When it comes to fitness, fat loss is probably the most popular goal for most people. After all, we live in a country with sky-high obesity rates. Unfortunately, it ‘s also the goal that most people struggle with. And with all the misinformation out there, it’s not really a surprise.
The reality is, while fat loss can be tough, it is certainly not complicated. You just need to have the right set of directions. And here are those directions; the 5 biggest keys to fat loss:
- Be in a Caloric Deficit
This is the most important factor in fat loss. If you’re not in a caloric deficit, you can’t lose fat. Period. People love to argue that calories don’t matter and that if you cut carbs, or just eat “clean” you will lose fat. Sorry, but they’re wrong.
In order to lose weight you need to create a negative energy balance, meaning you have to take in fewer calories than you burn. Methods like clean eating may help you do that, but they also may not.
In order to figure out how many calories you should eat to lose fat, take your bodyweight and multiply it by 10-12. This will give you a rough estimate of how many calories you should be eating.

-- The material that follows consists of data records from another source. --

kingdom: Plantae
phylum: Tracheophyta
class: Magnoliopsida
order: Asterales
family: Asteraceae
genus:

If you are a more active person, use 12. If you are less active, use 10. Then use a calorie counting app like MyFitnessPal to track your food intake to make sure you are hitting your number.
- Eat Enough Protein
Of the three macronutrients (protein, carbs & fat) protein is arguably the most important when it comes to fat loss.
When you’re in a caloric deficit, the body needs to use stored energy to make up that deficit. This stored energy can either come from fat or muscle tissue. However, since muscle gives the body shape and helps keep your metabolism high, we want to preserve it as much as possible. And since protein contains amino acids, the building blocks of muscle, eating the right amount of protein is crucial for maintaining your hard-earned gains.
But how much is the right amount? You will find a number of suggestions all over the internet, but what I have found works best with my clients is anywhere from 0.8 to 1.2 grams per pound of bodyweight.
Eating this much protein also has a few other advantages. It takes the body more energy to digest protein than any other macronutrient. This means that eating more protein boost your calorie burning and slows digestion, keeping you fuller longer.